Despite strong labor-market conditions, 490,000 people left the labor force in April, pushing the labor-force participation rate to 62.8 percent, down from 63.0 percent in the prior month. The drop in the labor force helped push the unemployment rate down to 3.6 percent in April, a new low for the current cycle and the lowest since 1969.
Average hourly earnings rose 0.2 percent in April, holding the 12-month change steady at 3.2 percent (see chart). Average hourly earnings growth has been drifting higher since 2015 after posting gains around 2 percent for most of the 2010-14 period. The length of the average workweek fell to 34.4 hours versus 34.5 in March. Combined, the gains in payrolls and hourly earnings along with hours worked resulted in a 0.2 percent increase in the aggregate-payrolls index in April and a 12-month rise of 4.9 percent (see chart). This index is a proxy for take-home pay and has been growing in the 4 to 6 percent range since 2011, providing a solid base to support consumer spending.

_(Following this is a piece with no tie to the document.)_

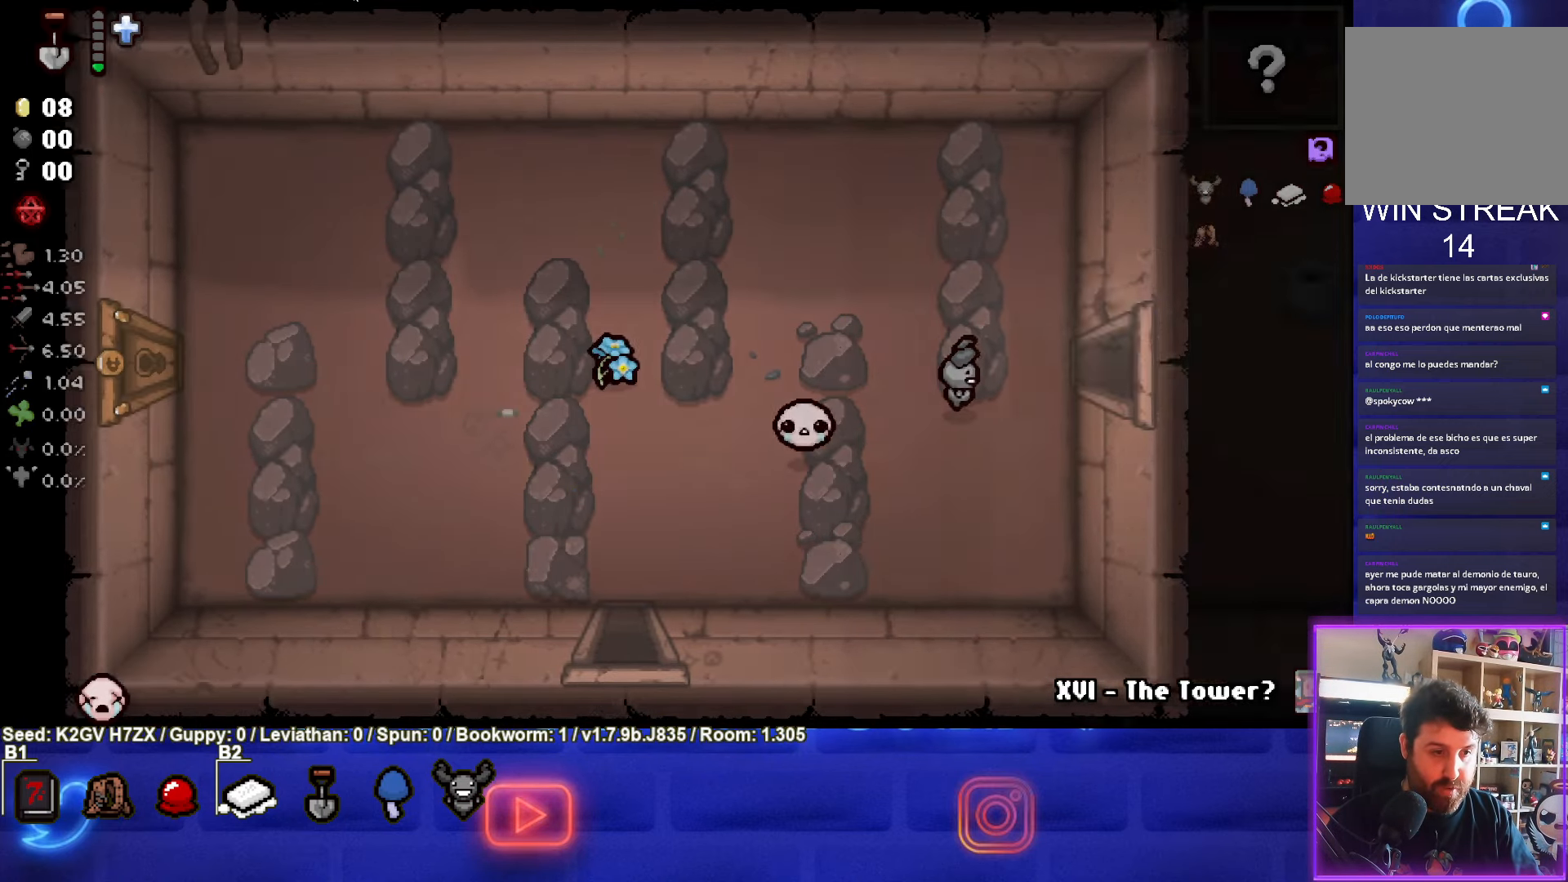
{"buttons": [], "left_stick": "right", "events": [[250, "left_stick", "right"]]}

Overall, the employment report is very positive. The labor market remains the cornerstone of the current expansion and is supporting household incomes and consumer confidence. Economic data have been mixed since the government shutdown in December and January. More recently, economic data appear to have been firming, but caution is still warranted. Massive budget deficits and mounting federal debt together with uncertainty over trade and tariffs and global political and economic conditions provide more reason for caution. Nevertheless, today's report is reassuring and suggests that the current economic expansion is likely to become the longest on record over the coming months.